As if the rampant pandemic weren’t enough, there’s information afoot that “only one thing is certain: The universe will end.” (It doesn’t mention heaven).
The astrophysicist Katie Mack’s The End of Everything (Astrophysically Speaking) writes, as reported in The New York Review of Books July 1, 2021, “Only one thing is certain: the universe will end. It simply cannot remain unchanged forever. The universe has been expanding since its birth about 13.8 billion years ago. As its composition has changed from being dominated by radiation for the first 30,000 years of its existence to being dominated by matter and then by dark energy (for the past 4 billion years), the expansion rate has also changed. Further transitions will determine the universe’s ultimate fate. This is a challenging question that several large teams of cosmologists are probing with observational surveys and experiments.”

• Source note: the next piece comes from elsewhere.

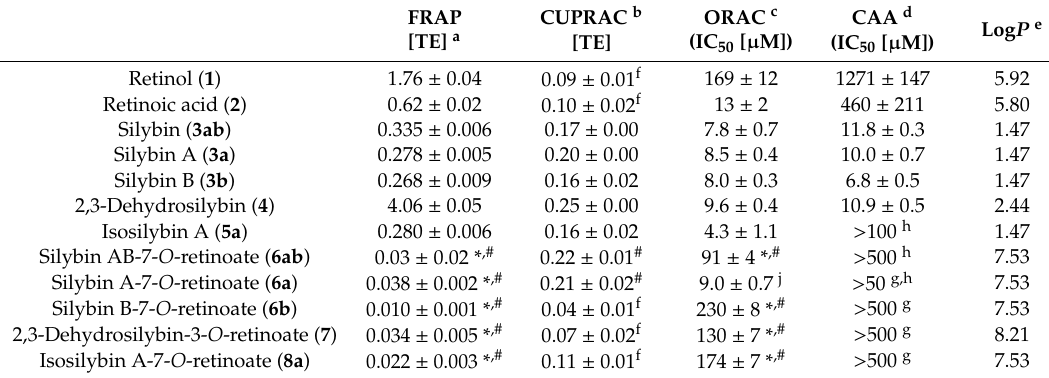
Table 2. Antioxidant activities and lipophilicity / hydrophilicity of retinoic conjugates in comparison with their parent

Another review in the same article is of Frank Wilczek’s Fundamentals, containing two main sections, “What There Is,” and “Beginnings and Ends.” The review, All Things Great and Small, by Priamvada Natarajan, also discusses Katia Moskvitch’s new book, Neutron Stars: The Quest to understand the Zombies of the Universe.
We are reminded not to worry, life on Earth [or Earth itself?] won’t be around by that time. Still, couldn’t our inhabitants quit squabbling and instead love, support and enjoy while the eternal now lingers here?
The accumulation of money, power, manipulation and ego just doesn’t hack it.